____ Raw data

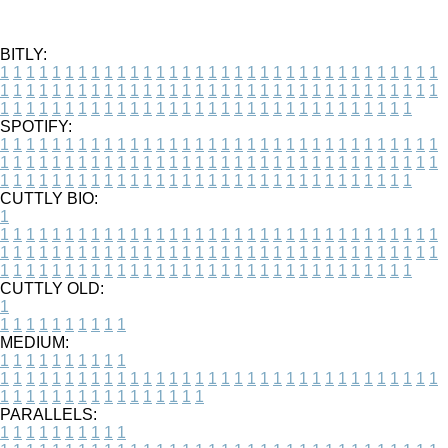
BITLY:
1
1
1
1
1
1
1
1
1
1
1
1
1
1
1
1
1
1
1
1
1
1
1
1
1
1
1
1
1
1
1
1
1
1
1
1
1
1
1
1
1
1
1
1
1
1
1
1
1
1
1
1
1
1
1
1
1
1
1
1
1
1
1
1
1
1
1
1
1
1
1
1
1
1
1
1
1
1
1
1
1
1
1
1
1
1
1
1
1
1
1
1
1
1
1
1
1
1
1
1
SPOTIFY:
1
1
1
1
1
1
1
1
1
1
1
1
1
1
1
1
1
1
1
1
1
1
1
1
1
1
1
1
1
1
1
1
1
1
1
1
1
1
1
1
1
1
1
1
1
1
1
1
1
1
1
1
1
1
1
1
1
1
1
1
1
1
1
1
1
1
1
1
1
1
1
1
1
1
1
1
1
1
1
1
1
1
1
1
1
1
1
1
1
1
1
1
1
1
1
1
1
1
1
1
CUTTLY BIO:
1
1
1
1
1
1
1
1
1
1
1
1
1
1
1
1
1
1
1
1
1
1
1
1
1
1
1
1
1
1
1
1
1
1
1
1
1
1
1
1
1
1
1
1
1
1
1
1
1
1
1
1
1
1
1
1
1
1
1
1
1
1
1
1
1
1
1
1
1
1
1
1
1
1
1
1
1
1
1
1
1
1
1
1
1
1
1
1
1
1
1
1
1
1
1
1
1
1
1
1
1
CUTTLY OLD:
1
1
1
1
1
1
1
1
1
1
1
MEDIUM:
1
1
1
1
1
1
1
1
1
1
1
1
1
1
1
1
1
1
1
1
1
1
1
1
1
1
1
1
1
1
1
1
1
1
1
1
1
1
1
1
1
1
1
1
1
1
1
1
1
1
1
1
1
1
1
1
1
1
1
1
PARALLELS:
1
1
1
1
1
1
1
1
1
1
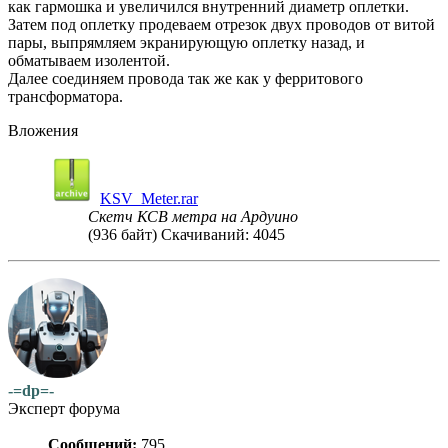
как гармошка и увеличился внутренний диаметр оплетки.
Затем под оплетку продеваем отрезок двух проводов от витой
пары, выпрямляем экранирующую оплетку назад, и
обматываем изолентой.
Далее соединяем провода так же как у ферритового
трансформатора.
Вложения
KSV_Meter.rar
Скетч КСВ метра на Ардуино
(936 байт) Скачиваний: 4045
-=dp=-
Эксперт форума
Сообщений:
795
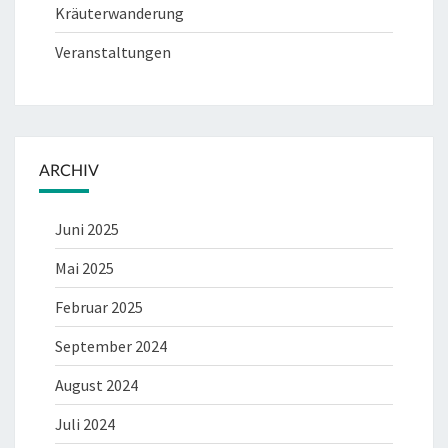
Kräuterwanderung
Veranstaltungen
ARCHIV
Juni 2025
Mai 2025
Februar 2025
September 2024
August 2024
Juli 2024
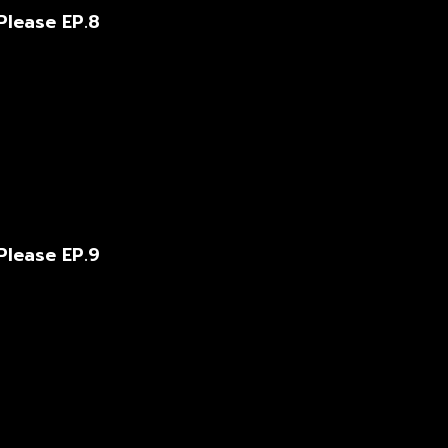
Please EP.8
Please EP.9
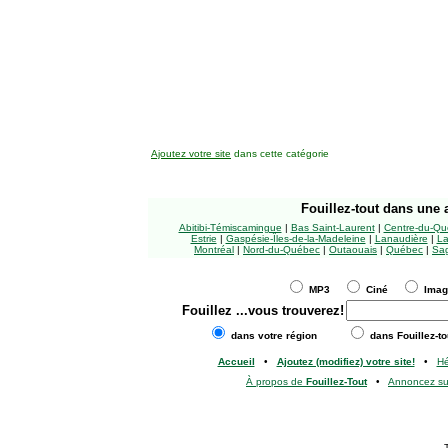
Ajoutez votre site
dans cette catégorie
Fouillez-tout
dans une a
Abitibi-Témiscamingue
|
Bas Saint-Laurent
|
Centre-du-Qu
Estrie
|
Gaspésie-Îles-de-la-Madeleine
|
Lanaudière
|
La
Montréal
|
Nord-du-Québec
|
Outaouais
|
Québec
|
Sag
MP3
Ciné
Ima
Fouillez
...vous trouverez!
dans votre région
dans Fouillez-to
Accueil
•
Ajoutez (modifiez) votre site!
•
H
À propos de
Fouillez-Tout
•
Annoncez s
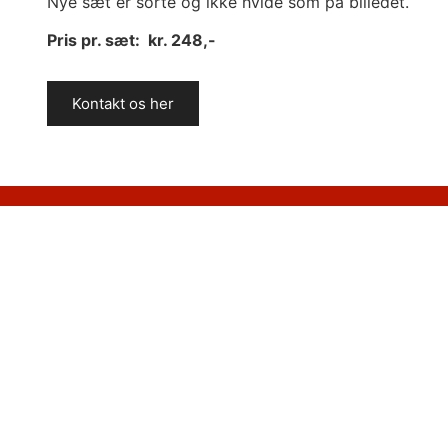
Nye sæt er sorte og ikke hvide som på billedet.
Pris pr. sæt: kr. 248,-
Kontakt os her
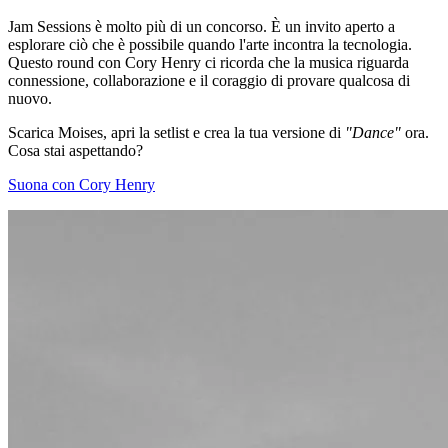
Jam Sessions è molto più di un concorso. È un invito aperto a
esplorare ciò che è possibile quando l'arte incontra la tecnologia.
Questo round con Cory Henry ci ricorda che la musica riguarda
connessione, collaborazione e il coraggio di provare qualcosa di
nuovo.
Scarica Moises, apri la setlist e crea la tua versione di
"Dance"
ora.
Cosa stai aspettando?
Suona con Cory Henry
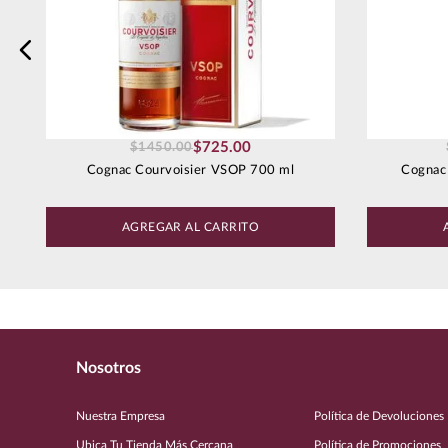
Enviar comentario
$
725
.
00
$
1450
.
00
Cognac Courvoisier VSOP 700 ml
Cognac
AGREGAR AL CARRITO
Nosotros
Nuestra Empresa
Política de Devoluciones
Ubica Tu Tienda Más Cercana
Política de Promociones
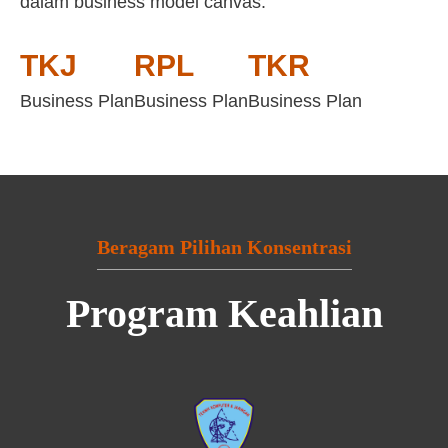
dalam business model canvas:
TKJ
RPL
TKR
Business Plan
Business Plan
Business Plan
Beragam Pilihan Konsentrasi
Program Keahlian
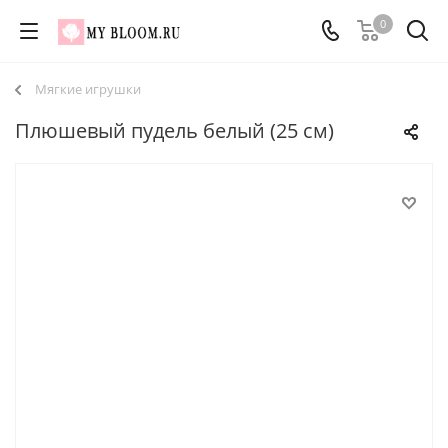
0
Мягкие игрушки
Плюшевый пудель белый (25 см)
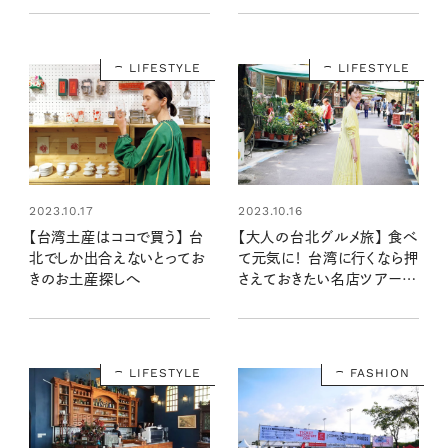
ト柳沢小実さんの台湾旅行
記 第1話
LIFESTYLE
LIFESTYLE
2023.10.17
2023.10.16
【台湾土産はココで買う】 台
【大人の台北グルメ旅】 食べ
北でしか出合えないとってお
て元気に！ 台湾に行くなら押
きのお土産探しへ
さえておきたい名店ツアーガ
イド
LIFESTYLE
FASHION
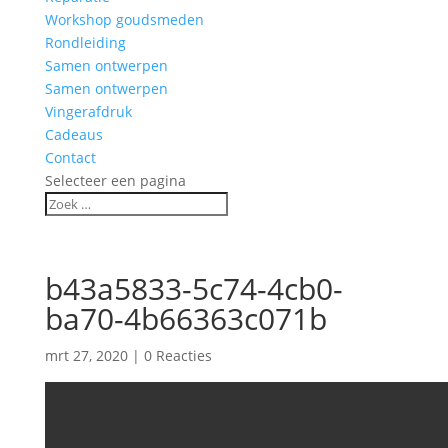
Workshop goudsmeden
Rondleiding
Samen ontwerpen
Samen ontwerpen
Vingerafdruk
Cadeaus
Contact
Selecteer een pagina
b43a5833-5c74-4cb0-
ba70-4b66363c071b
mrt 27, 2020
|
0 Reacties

________

A faithful copy of every record is required, with no pictures included.

BITLY:
1
1
1
1
1
1
1
1
1
1
1
1
1
1
1
1
1
1
1
1
1
1
1
1
1
1
1
1
1
1
1
1
1
1
1
1
1
1
1
1
1
1
1
1
1
1
1
1
1
1
1
1
1
1
1
1
1
1
1
1
1
1
1
1
1
1
1
1
1
1
1
1
1
1
1
1
1
1
1
1
1
1
1
1
1
1
1
1
1
1
1
1
1
1
1
1
1
1
1
1
SPOTIFY:
1
1
1
1
1
1
1
1
1
1
1
1
1
1
1
1
1
1
1
1
1
1
1
1
1
1
1
1
1
1
1
1
1
1
1
1
1
1
1
1
1
1
1
1
1
1
1
1
1
1
1
1
1
1
1
1
1
1
1
1
1
1
1
1
1
1
1
1
1
1
1
1
1
1
1
1
1
1
1
1
1
1
1
1
1
1
1
1
1
1
1
1
1
1
1
1
1
1
1
1
CUTTLY BIO:
1
1
1
1
1
1
1
1
1
1
1
1
1
1
1
1
1
1
1
1
1
1
1
1
1
1
1
1
1
1
1
1
1
1
1
1
1
1
1
1
1
1
1
1
1
1
1
1
1
1
1
1
1
1
1
1
1
1
1
1
1
1
1
1
1
1
1
1
1
1
1
1
1
1
1
1
1
1
1
1
1
1
1
1
1
1
1
1
1
1
1
1
1
1
1
1
1
1
1
1
1
CUTTLY OLD:
1
1
1
1
1
1
1
1
1
1
1
MEDIUM:
1
1
1
1
1
1
1
1
1
1
1
1
1
1
1
1
1
1
1
1
1
1
1
1
1
1
1
1
1
1
1
1
1
1
1
1
1
1
1
1
1
1
1
1
1
1
1
1
1
1
1
1
1
1
1
1
1
1
1
1
PARALLELS:
1
1
1
1
1
1
1
1
1
1
как гармошка и увеличился внутренний диаметр оплетки.
Затем под оплетку продеваем отрезок двух проводов от витой
пары, выпрямляем экранирующую оплетку назад, и
обматываем изолентой.
Далее соединяем провода так же как у ферритового
трансформатора.
Вложения
KSV_Meter.rar
Скетч КСВ метра на Ардуино
(936 байт) Скачиваний: 4045
-=dp=-
Эксперт форума
Сообщений:
795
Kräuterwanderung
Veranstaltungen
ARCHIV
Juni 2025
Mai 2025
Februar 2025
September 2024
August 2024
Juli 2024
Please EP.8
Please EP.9
Ajoutez votre site
dans cette catégorie
Fouillez-tout
dans une a
Abitibi-Témiscamingue
|
Bas Saint-Laurent
|
Centre-du-Qu
Estrie
|
Gaspésie-Îles-de-la-Madeleine
|
Lanaudière
|
La
Montréal
|
Nord-du-Québec
|
Outaouais
|
Québec
|
Sag
MP3
Ciné
Ima
Fouillez
...vous trouverez!
dans votre région
dans Fouillez-to
Accueil
•
Ajoutez (modifiez) votre site!
•
H
À propos de
Fouillez-Tout
•
Annoncez s
Nye sæt er sorte og ikke hvide som på billedet.
Pris pr. sæt: kr. 248,-
Kontakt os her
Jam Sessions è molto più di un concorso. È un invito aperto a
esplorare ciò che è possibile quando l'arte incontra la tecnologia.
Questo round con Cory Henry ci ricorda che la musica riguarda
connessione, collaborazione e il coraggio di provare qualcosa di
nuovo.
Scarica Moises, apri la setlist e crea la tua versione di
"Dance"
ora.
Cosa stai aspettando?
Suona con Cory Henry
Enviar comentario
$
725
.
00
$
1450
.
00
Cognac Courvoisier VSOP 700 ml
Cognac
AGREGAR AL CARRITO
Nosotros
Nuestra Empresa
Política de Devoluciones
Ubica Tu Tienda Más Cercana
Política de Promociones
dalam business model canvas:
TKJ
RPL
TKR
Business Plan
Business Plan
Business Plan
Beragam Pilihan Konsentrasi
Program Keahlian
0
Мягкие игрушки
Плюшевый пудель белый (25 см)
ト柳沢小実さんの台湾旅行
記 第1話
LIFESTYLE
LIFESTYLE
2023.10.17
2023.10.16
【台湾土産はココで買う】 台
【大人の台北グルメ旅】 食べ
北でしか出合えないとってお
て元気に！ 台湾に行くなら押
きのお土産探しへ
さえておきたい名店ツアーガ
イド
LIFESTYLE
FASHION
Workshop goudsmeden
Rondleiding
Samen ontwerpen
Samen ontwerpen
Vingerafdruk
Cadeaus
Contact
Selecteer een pagina
b43a5833-5c74-4cb0-
ba70-4b66363c071b
mrt 27, 2020
|
0 Reacties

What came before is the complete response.